- **Task objective**: From the entries below, please gather each line containing the string "depth".

- **Entries shown**:
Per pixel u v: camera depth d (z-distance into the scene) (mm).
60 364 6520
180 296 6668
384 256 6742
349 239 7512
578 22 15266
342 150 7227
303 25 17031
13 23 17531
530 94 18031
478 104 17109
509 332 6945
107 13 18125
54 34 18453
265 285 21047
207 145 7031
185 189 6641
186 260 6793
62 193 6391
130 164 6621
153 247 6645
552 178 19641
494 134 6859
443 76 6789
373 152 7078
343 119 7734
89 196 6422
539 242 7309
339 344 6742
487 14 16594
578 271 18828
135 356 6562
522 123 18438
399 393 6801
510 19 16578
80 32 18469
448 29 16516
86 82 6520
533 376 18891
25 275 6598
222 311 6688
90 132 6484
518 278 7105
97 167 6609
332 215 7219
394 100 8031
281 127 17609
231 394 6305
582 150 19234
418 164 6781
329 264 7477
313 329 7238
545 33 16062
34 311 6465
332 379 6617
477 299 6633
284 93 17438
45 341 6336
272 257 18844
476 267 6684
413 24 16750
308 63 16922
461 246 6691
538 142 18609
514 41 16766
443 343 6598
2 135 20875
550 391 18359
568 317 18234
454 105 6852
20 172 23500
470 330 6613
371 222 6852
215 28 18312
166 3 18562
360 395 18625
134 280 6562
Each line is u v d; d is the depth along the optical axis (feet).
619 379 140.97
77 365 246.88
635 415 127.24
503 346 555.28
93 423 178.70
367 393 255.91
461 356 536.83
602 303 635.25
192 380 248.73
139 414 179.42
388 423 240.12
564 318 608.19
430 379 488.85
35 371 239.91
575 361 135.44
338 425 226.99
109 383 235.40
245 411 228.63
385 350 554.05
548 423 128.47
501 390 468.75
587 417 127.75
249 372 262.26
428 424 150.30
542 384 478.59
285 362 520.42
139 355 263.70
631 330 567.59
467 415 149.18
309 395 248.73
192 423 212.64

- **Answer to the problem**:
Per pixel u v: camera depth d (z-distance into the scene) (mm).
Each line is u v d; d is the depth along the optical axis (feet).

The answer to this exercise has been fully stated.